Commission des Femmes

Nous pensons que les femmes sont la force du changement. Nous croyons dans l’égalité complète entre les femmes et les hommes dans les domaines politique, social et économique. Nous sommes la voix des femmes de l’Iran.
Nous menons de très nombreuses activités avec les femmes à travers le monde et maintenons un contact permanent avec les femmes à l’intérieur de l’Iran. Nous sommes engagées dans le combat contre les violations des droits des femmes en Iran.

Elle s'assoit avec confiance et tranquillement au volant d'un véhicule, d'une remorque ou d'un camion de transport lourd et manœuvre habilement de son plein gré. La mécanique et les réglages des moteurs de ces machines lui semblent si familière . Peu de femmes au Moyen-Orient ou même en Europe de l'Est peuvent égaler son expertise et sa force.

Elle , c'est Akhtar Shamim. Elle explique si élégamment sa connaissance de la résistance iranienne: «J'avais 12 ans quand mon père a eu un accident vasculaire cérébral et est décédé. J'ai cherché un modèle - une femme forte qui pourrait me mener en avant. Quand j'avais 14 ans, j'en ai trouvé un, c'était l'une des jeunes supportrice des Moudjahidine du peuple (OMPI). Elle était très courageuse, sérieuse et déterminée. "Quelques temps se sont écoulés, suivis de la révolution de février 1979 en Iran. Nous vivions à Hamedan, mais comme mon frère et ma sœur étaient des partisans actifs des Moudjahidine à Téhéran, j'ai décidé de les rejoindre.

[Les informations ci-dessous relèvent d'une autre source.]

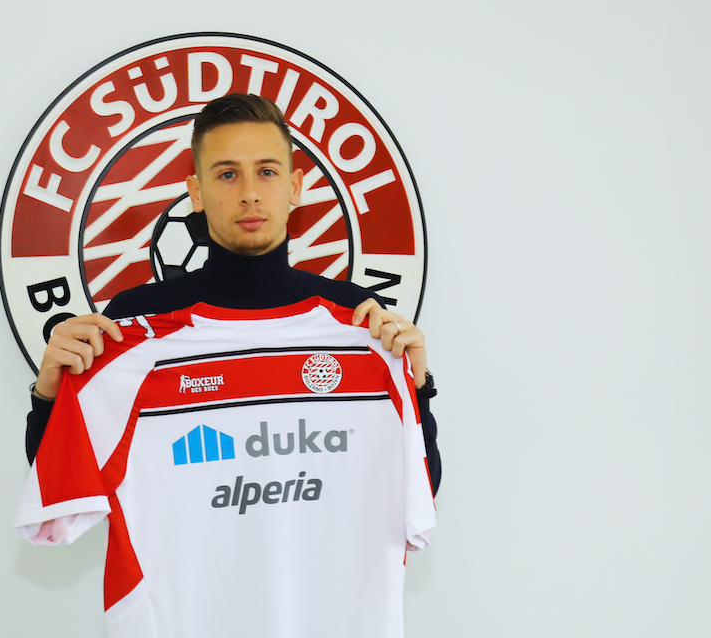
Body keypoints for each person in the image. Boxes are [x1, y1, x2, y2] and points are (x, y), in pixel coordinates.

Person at [25, 93, 439, 493]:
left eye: (267, 171)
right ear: (196, 192)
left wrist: (416, 387)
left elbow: (417, 489)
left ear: (295, 186)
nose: (249, 193)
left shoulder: (356, 316)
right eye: (227, 174)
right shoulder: (136, 321)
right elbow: (65, 485)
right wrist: (49, 396)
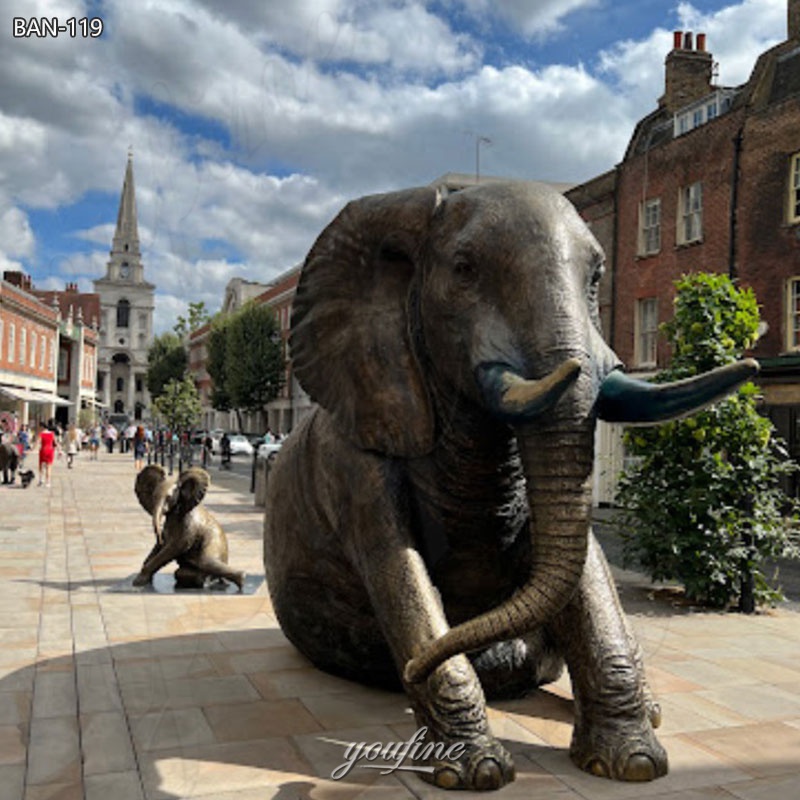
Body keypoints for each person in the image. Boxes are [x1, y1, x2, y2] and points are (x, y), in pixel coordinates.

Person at [37, 422, 59, 487]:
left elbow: (37, 442)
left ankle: (41, 479)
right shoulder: (52, 434)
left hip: (43, 450)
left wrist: (31, 450)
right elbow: (55, 443)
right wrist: (59, 450)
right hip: (50, 450)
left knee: (41, 466)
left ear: (42, 427)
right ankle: (48, 482)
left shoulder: (41, 434)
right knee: (49, 467)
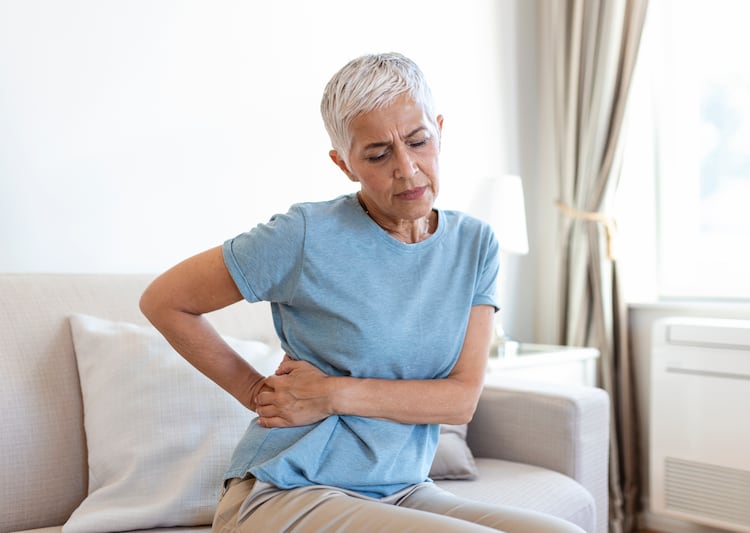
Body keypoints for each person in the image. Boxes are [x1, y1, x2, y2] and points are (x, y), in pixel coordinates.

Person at [140, 52, 584, 533]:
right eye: (378, 154)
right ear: (344, 163)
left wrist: (331, 394)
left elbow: (459, 400)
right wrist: (255, 392)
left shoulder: (475, 244)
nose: (408, 169)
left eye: (418, 141)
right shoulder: (305, 234)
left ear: (439, 130)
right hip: (287, 490)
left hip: (402, 488)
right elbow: (165, 301)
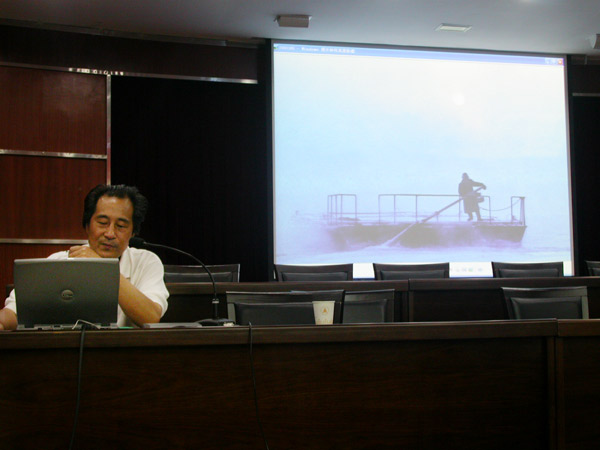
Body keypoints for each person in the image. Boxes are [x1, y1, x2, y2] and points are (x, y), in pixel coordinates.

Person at [0, 184, 169, 331]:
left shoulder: (145, 262)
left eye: (121, 226)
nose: (110, 233)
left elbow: (150, 318)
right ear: (87, 226)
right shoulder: (57, 263)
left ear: (133, 232)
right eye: (102, 223)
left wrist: (103, 269)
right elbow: (14, 312)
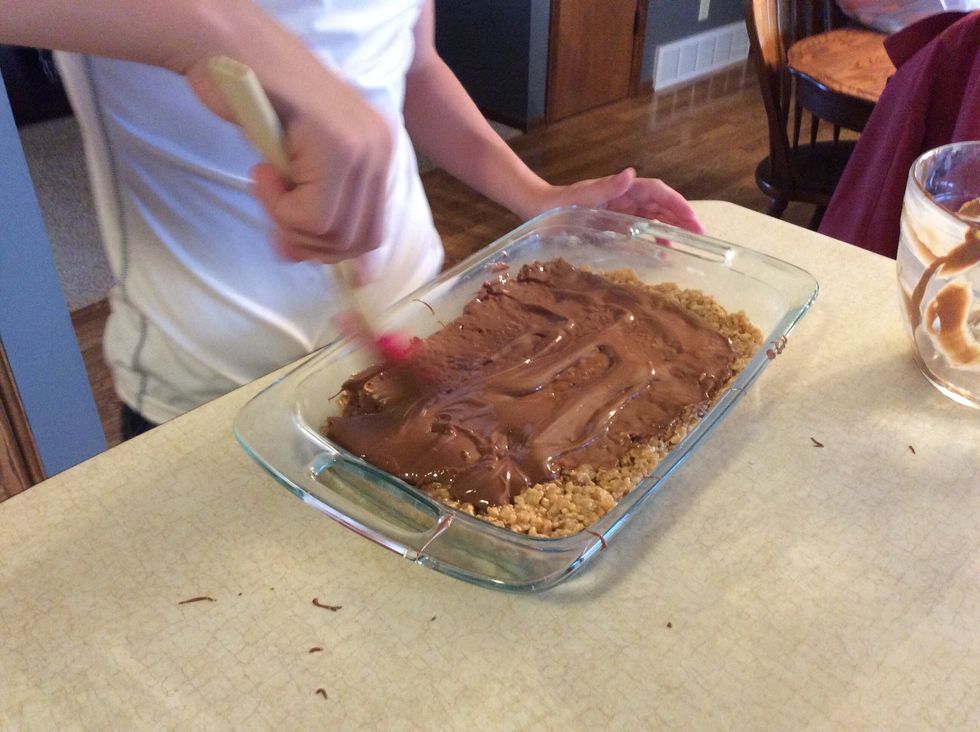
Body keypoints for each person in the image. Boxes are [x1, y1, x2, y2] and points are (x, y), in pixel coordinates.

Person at [3, 0, 704, 438]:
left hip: (429, 337)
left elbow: (411, 62)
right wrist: (213, 31)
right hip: (212, 394)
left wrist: (531, 193)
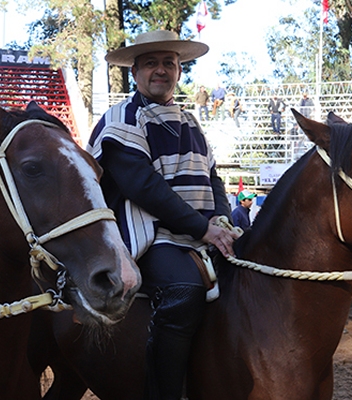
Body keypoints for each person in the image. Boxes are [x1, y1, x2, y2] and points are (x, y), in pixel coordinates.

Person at [88, 29, 239, 399]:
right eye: (151, 63)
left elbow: (213, 177)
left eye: (169, 63)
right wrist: (203, 229)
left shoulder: (191, 122)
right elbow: (143, 187)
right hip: (149, 237)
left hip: (202, 233)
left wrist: (221, 218)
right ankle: (163, 392)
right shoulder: (121, 117)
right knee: (183, 291)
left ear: (179, 71)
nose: (161, 70)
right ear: (135, 72)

 Nos vies ont radicalement changées à partir de ce moment; notre priorité numéro une était la résistance contre la dictature nouvellement formée qui a commencé à emprisonner et à exécuter des combattants de la liberté peu de temps après la révolution. Nos activités ont commencés avec la distribution de tracts, la vente de journaux (l'OMPI), la diffusion de l'activisme social et plus encore. Bientôt, c'était en 1981, une répression brutale et un semi-arrêt de mon activisme. J'étais en Iran jusqu'en 1989 quand j'ai pu partir et rejoindre les Moudjahidine du camp d'Achraf. "Quitter l'Iran et quitter ma famille a été la décision la plus difficile à prendre de ma vie. Je me souviens encore de ces moments mêmes. Je sentais que le sol de l'Iran, ses alliés, notre maison, notre ville, mes voisins, mes amis, les membres de ma famille, etc., étaient d'un côté et rejoignaient la résistance de l'autre côté. J'ai dû abandonner beaucoup, mais était-ce le seul moyen d'apporter la liberté dans mon pays? Les souvenirs défilaient devant mes yeux. Les images, les liens, les relations intimes rendaient de plus en plus difficile la prise de décision. "Peut-être que tout un chacun est-il confronté à un tel moment qu'une seule fois dans sa vie, un moment où deux forces très puissantes mais contradictoires vous tirent vers deux directions différentes et rendent la décision extrêmement difficile. Sans aucun doute, ce fut la décision la plus difficile de ma vie et malgré de nombreux autres moments difficiles depuis lors, je ressens toujours la difficulté du à ce moment de décision. «À mon avis, la« décision difficile »et le« courage de prendre une telle décision difficile »sont ce qui fait de nous des individus. Les beautés et les défis de la vie proviennent de cette force qui est en nous de prendre des décisions aussi difficiles. Le moment de la prise décisionnaire difficile se retrouve lorsque vous devez utiliser toute la force, la détermination, la persévérance et la résilience que vous avez acquises. "Je suis très heureuse que dans ce moment difficile de prise de décision, j'ai su prendre positivement ma décision et rejoindre la résistance. Et maintenant, devant vous tous, je suis fière de pouvoir affirmer que je suis l'une des 1000 femmes libres et émancipées de la résistance iranienne. "Cette décision élégante est la réalisation la plus importante de ma vie et j'en suis très fière."